Relos Rene P, Hasinoff Ian K, Beilman Greg J
Department of Surgery, University of Minnesota, Minneapolis, USA.
Crit Care Med. 2003 Nov;31(11):2598-603. doi: 10.1097/01.CCM.0000089931.09635.D2.
To determine the significance of moderate elevations of serum troponin I in a surgical intensive care unit patient population in terms of its impact on indexes of outcome including mortality, morbidity, and hospital and intensive care unit length of stay.
Retrospective chart review and analysis of clinical data.
A surgical intensive care unit at a tertiary care hospital.

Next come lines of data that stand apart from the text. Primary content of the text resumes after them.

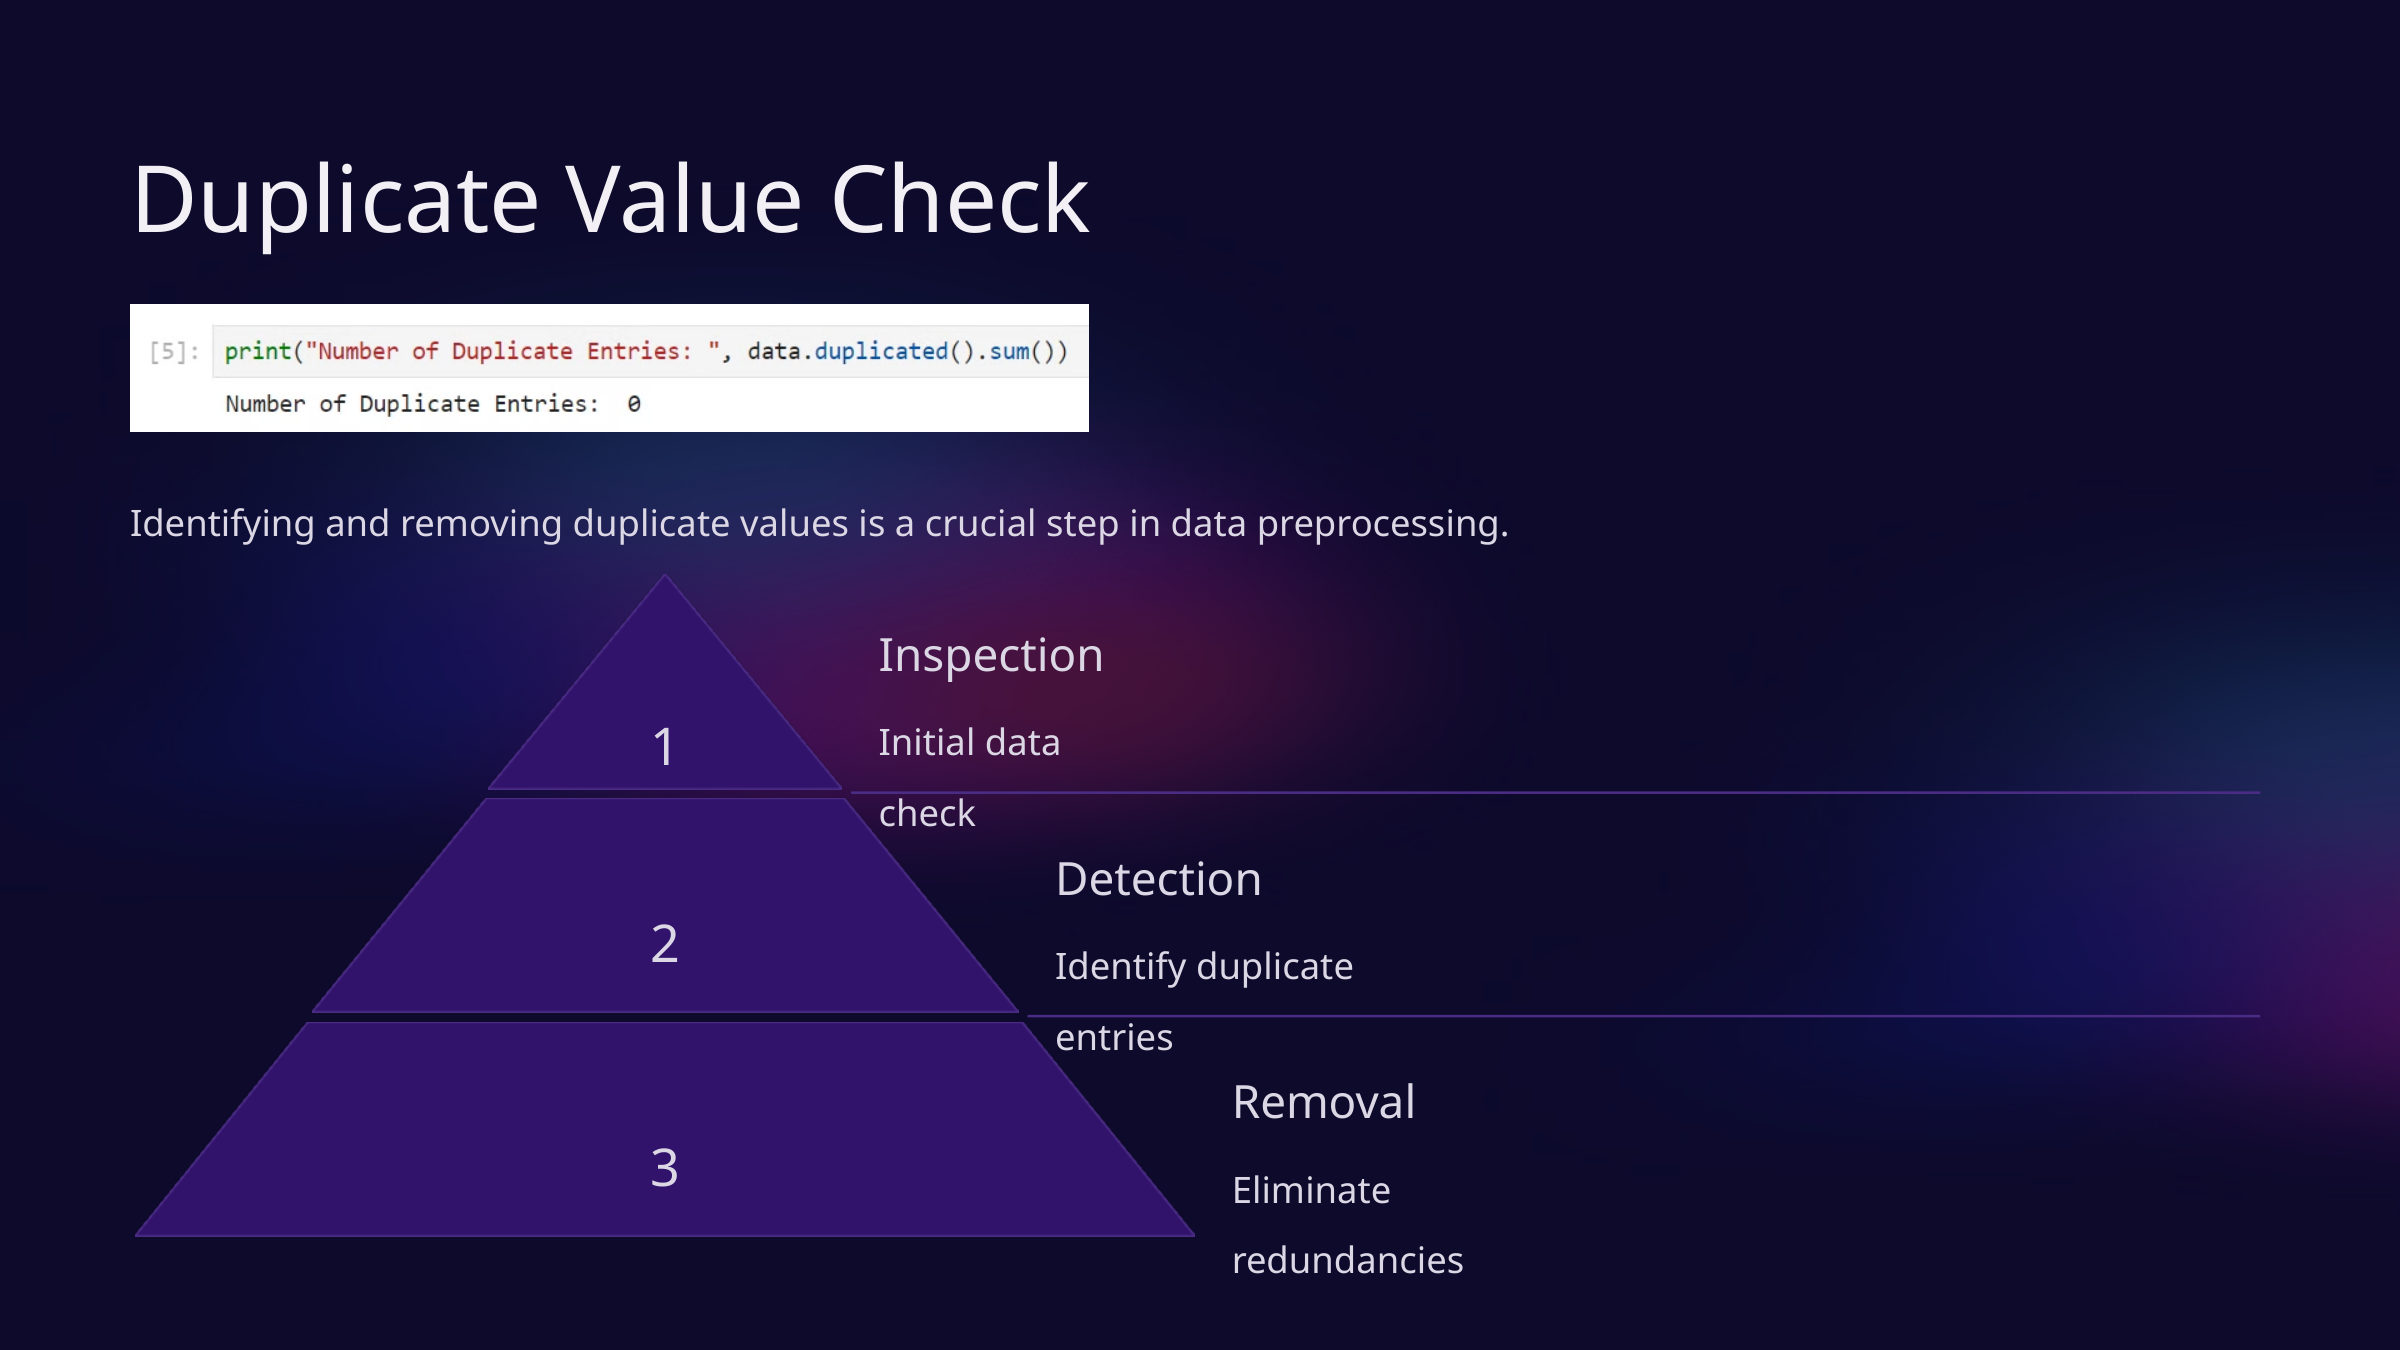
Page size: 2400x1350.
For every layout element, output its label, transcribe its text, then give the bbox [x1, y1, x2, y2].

text_box Inspection [878, 611, 1155, 671]
picture [135, 1021, 1195, 1237]
picture [311, 798, 1019, 1014]
text_box Removal [1231, 1059, 1614, 1118]
text_box [1027, 1014, 2261, 1018]
picture [129, 303, 1090, 432]
text_box Detection [1055, 835, 1456, 894]
picture [488, 574, 842, 790]
text_box Duplicate Value Check [130, 113, 1182, 230]
text_box Eliminate redundancies [1231, 1139, 1614, 1200]
text_box Initial data check [878, 692, 1155, 752]
text_box Identifying and removing duplicate values is a crucial step in data preprocessing. [130, 473, 2270, 533]
text_box Identify duplicate entries [1055, 916, 1456, 976]
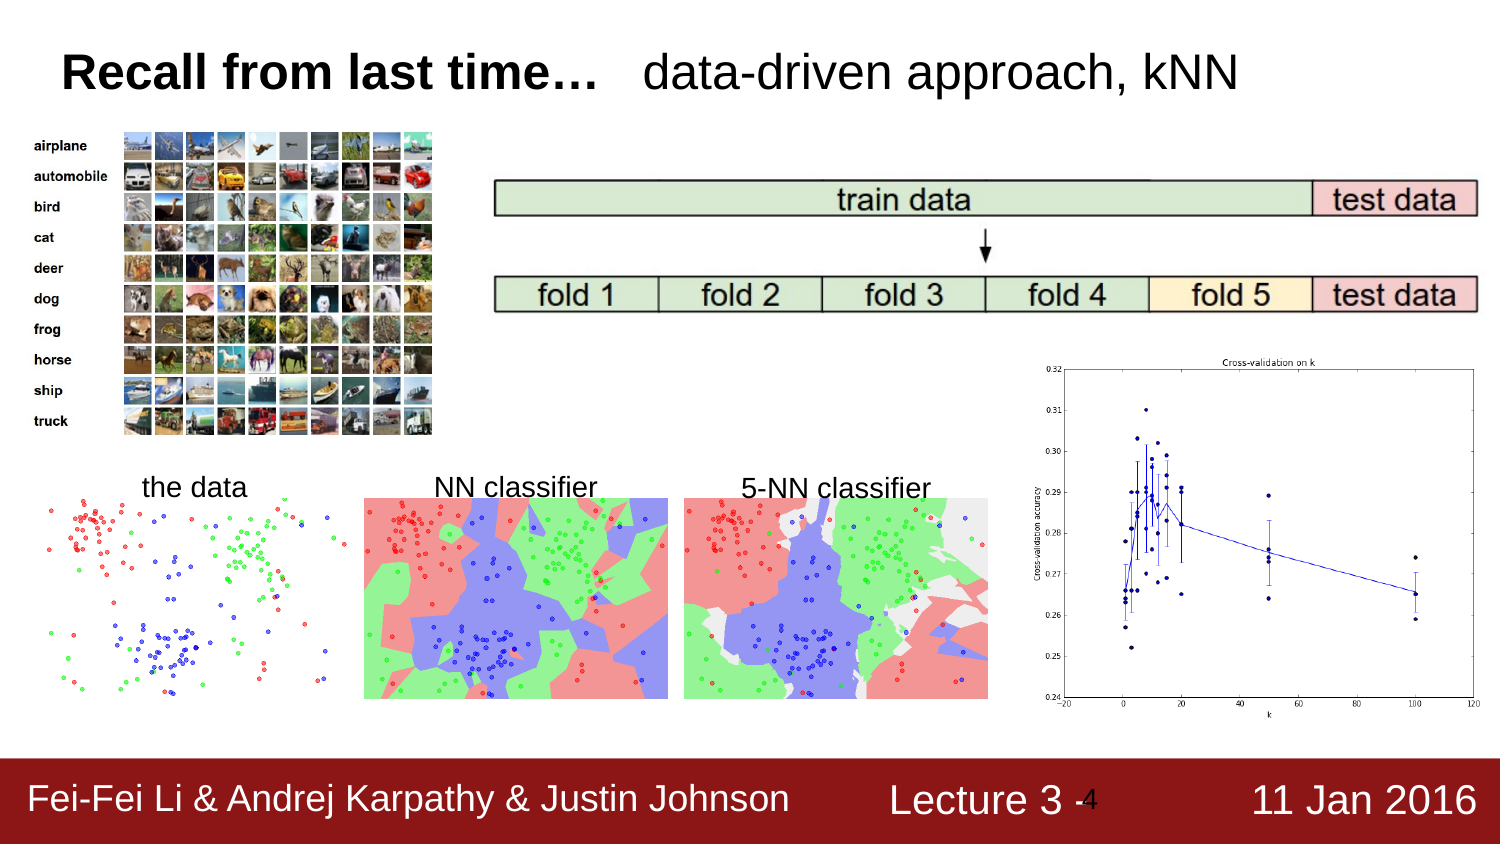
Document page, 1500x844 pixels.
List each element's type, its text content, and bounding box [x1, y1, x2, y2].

picture [28, 129, 436, 440]
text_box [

From the 27-month surgical intensive care unit database of admissions, 869 patients with serum troponin I determinations during their admission were identified. Patients who had cardiac surgery were excluded.
None.
Patients were divided into four groups based on their maximum serum troponin I concentrations. Hospital mortality, incidence of myocardial infarction, and hospital and intensive care unit length of stays were compared. Patients with moderate elevations of serum troponin I (0.4-2.0 microg/L) had a significantly higher mortality rate (chi-square = 32.57, p <.0001) and longer length of intensive care unit and hospital stays (p <.0005) when compared with patients without similar elevations. Within the range of moderately elevated troponin concentrations, higher titers were associated with increasing mortality risk, longer hospital and intensive care unit stays, and a higher incidence of myocardial infarction. The use of a beta-blocker and aspirin was associated with better survival for patients with maximum serum troponin concentrations > or =2 microg/L.
Moderate elevations of serum troponin I, which are below the threshold required to diagnose overt myocardial infarction, may reflect ongoing myocardial injury in the critically ill and are associated with a higher mortality rate and longer hospital and intensive care unit length of stays. The use of beta-blockers and aspirin is associated with better outcomes for this subset of patients.
确定外科重症监护病房患者血清肌钙蛋白I中度升高对包括死亡率、发病率以及住院时间和重症监护病房住院时间等结局指标的影响。
回顾性病历审查及临床数据分析。
一家三级护理医院的外科重症监护病房。
从27个月的外科重症监护病房入院数据库中,识别出869例入院期间测定血清肌钙蛋白I的患者。排除接受心脏手术的患者。
无。
根据血清肌钙蛋白I的最高浓度将患者分为四组。比较医院死亡率、心肌梗死发生率以及住院时间和重症监护病房住院时间。与血清肌钙蛋白I无类似升高的患者相比,血清肌钙蛋白I中度升高(0.4 - 2.0微克/升)的患者死亡率显著更高(卡方检验=32.57,p<0.0001),重症监护病房和住院时间更长(p<0.0005)。在肌钙蛋白浓度中度升高的范围内,较高滴度与死亡风险增加、住院和重症监护病房住院时间延长以及心肌梗死发生率较高相关。对于血清肌钙蛋白最高浓度≥2微克/升的患者,使用β受体阻滞剂和阿司匹林与更好的生存率相关。
血清肌钙蛋白I中度升高低于诊断显性心肌梗死所需阈值,可能反映危重症患者存在持续性心肌损伤,并与较高的死亡率以及更长的住院时间和重症监护病房住院时间相关。对于这部分患者,使用β受体阻滞剂和阿司匹林与更好的结局相关。